SUPPLIED PASSAGE:
= Beginning of Section =

# Tool Gloat



## RussellAP (Feb 21, 2012)

Northern Industrial Telescopic Universal Stand - 220-Lb. Capacity, 8 7/8in.L to 54 1/3in.L


















Just got this put together. It came in a big box that was badly damaged but this thing is built so well it doesn't have a scratch.

The hardware is heavy, the tubing is heavy and the wheels are heavy.

This will go behind my TS and as a catch for anything coming out the joiner or planer. I have some rather long walnut boards to plane and join so I need something stout to catch the wood after it comes out of the tool. Something I can depend on.

Wheels lock too.


----------



## HorizontalMike (Jun 3, 2010)

OK Russell, you have just brought up another "discount tool" retailer, *Northern Tool and Equipment*, that fits into that same niche as HF… and IMO, a good way. I think they keep their product line smaller and better focused than HF, though there seems to be much duplication between the two.

If I am shopping one location, then I will shop the other that same day.

And I will have to check out that topless table on wheels! I am getting tired of using that 5-roller stand as my TS outfeed. Thanks.


----------



## RussellAP (Feb 21, 2012)

It's stout for sure. I'd put some nice thick washers on the top of the wheel between it and the bar. I think it will swivel better. But mostly I want this table to stay put and I think it's heavy enough for that. I also plan to buy a couple rollers and clamp them on when I need to use the joiner or planer. The work can roll out that way. It's got a lot of uses for sure.


----------



## HorizontalMike (Jun 3, 2010)

It looks like it should be easy to collapse and roll out of the way when needed. That feature would come in quite handy.


----------



## GerryB (May 1, 2011)

Hmmm looks kinda like a catafalk?
GerryB


----------

= End of Section =

MATERIAL PROVIDED:
= Beginning of Section =

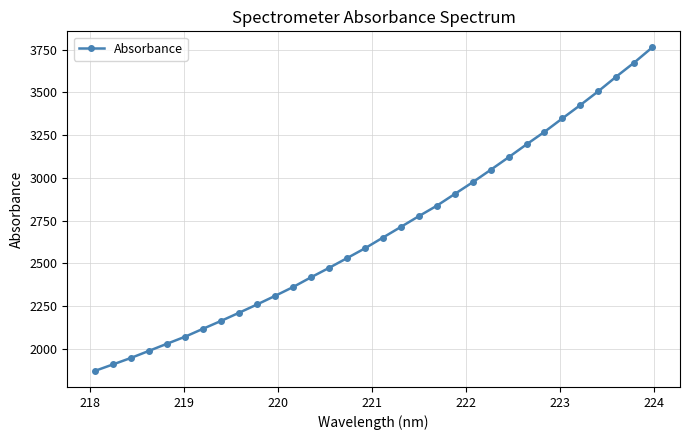

How many values are below 2650?

16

= End of Section =

AIM OF THE TASK:
Using the forum thread about the telescopic stand, explain in one to three sentences why RussellAP says he needs something stout to put behind his tools.

ANSWER TO THE PROBLEM:
He has some rather long walnut boards to plane and join. He needs a sturdy stand he can depend on to catch the wood after it comes out of the tool.